春云聽得眉毛顫抖幾下,不可思議的目光看向了陸吾,將其上下一番打量。
對面的陸吾面含笑意,顯得是那么的和善。
她不是愚蠢之鬼,聽得出陸吾這番話,看似苦口婆心,不過是已經找好了下家新君的托詞。
陸吾想要蕭石竹,立蕭茯雷為太子。而陸吾暗中,扶持這個太子。
一旦蕭石竹有變,陸吾可以立馬扶持太子上位,繼承蕭石竹的王位;陸吾可謂是把自己的一切退路和未來,都已經修好想好了。

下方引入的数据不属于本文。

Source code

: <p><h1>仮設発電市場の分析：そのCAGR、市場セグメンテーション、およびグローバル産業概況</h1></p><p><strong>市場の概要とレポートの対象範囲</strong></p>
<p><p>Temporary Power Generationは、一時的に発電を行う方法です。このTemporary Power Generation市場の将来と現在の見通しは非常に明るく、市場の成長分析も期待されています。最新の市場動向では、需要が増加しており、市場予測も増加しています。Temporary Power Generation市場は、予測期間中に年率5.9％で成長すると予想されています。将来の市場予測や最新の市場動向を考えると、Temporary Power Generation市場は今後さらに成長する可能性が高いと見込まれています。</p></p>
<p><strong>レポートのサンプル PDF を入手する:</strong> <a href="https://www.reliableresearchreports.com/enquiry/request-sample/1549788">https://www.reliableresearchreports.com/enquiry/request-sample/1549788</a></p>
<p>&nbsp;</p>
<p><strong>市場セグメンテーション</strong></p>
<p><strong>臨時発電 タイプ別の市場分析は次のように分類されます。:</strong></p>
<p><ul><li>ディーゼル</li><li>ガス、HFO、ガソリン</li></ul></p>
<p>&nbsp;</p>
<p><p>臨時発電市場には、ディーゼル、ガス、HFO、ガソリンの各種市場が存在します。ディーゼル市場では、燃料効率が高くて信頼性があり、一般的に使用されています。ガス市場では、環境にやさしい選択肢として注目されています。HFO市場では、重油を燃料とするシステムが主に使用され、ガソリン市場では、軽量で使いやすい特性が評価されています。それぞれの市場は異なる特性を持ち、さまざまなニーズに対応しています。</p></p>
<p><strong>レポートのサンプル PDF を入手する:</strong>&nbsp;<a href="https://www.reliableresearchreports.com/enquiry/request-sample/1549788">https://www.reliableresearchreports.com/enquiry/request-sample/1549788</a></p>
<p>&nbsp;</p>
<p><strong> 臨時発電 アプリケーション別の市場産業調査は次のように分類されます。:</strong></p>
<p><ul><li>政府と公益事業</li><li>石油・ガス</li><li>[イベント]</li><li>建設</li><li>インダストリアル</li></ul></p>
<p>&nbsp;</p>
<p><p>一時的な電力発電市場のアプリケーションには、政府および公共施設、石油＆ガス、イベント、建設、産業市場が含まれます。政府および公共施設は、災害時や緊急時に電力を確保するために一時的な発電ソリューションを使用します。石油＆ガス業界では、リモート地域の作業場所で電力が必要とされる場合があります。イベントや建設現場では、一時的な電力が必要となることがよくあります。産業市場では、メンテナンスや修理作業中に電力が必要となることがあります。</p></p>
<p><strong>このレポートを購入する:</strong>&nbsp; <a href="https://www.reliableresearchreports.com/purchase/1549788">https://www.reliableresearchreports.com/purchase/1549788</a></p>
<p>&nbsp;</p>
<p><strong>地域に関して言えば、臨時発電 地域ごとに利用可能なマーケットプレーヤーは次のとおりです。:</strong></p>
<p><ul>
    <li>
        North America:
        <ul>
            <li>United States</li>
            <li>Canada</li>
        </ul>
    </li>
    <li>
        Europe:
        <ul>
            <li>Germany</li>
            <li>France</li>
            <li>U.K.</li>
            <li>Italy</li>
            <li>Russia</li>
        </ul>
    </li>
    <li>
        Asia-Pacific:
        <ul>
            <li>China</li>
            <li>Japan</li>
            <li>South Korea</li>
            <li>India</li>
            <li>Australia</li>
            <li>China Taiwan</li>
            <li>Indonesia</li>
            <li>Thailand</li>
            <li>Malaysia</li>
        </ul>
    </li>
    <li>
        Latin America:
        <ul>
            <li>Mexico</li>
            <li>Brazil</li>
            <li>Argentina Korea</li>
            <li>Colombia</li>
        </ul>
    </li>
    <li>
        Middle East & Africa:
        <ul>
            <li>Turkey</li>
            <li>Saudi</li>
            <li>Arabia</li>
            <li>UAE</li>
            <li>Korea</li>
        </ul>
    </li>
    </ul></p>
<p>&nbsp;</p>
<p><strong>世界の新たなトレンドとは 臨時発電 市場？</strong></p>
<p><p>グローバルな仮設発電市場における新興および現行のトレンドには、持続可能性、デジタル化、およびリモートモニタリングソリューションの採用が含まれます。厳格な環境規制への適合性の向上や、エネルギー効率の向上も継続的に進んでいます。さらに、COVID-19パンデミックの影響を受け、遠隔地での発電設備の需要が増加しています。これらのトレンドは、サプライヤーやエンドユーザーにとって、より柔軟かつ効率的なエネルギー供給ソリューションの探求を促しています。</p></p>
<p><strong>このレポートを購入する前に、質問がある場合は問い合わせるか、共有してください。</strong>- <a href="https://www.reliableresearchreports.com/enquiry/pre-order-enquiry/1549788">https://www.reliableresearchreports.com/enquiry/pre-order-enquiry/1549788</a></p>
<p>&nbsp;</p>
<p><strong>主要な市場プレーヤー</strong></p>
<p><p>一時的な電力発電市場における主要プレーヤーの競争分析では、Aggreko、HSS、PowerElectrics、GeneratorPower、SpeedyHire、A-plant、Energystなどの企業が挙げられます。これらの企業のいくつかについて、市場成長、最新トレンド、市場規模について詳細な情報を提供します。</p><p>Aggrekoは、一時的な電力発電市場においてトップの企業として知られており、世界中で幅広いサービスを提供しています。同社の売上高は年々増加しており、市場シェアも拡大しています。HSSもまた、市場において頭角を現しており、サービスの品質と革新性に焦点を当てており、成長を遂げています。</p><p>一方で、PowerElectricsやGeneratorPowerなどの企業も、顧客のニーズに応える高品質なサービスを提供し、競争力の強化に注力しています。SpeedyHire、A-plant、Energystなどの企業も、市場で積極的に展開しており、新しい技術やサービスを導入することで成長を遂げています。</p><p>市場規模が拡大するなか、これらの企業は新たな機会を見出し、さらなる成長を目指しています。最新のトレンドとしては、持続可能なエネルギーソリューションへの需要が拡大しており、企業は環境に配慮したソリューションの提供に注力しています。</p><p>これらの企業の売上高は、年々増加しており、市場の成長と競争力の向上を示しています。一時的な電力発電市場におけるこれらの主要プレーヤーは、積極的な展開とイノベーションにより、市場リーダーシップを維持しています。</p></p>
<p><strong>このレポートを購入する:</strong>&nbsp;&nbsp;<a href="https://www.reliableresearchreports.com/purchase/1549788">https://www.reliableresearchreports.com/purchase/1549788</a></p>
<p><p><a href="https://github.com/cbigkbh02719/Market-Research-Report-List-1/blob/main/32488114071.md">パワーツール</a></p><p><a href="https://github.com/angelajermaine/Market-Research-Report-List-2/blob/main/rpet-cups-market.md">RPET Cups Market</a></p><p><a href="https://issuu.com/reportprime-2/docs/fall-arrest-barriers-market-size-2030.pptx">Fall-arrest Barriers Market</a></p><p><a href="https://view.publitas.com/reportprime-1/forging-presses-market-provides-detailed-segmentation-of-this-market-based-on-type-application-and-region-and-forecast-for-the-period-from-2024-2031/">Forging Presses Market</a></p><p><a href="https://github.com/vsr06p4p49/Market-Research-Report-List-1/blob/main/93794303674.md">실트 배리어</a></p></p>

而且,蕭茯雷是無親無故的,雖然現在被鬼母收養,但沒有外戚幫襯。一旦蕭石竹把青丘狐國給收拾了,這個小王子,無非就是光桿司令,很容易成為傀儡和木偶的。
當然,陸吾如此打算雖說談不上不忠,但是也自私之極。春云大驚之余,心里暗暗想到“主公這選朋友的眼光還真是一言難盡啊。”。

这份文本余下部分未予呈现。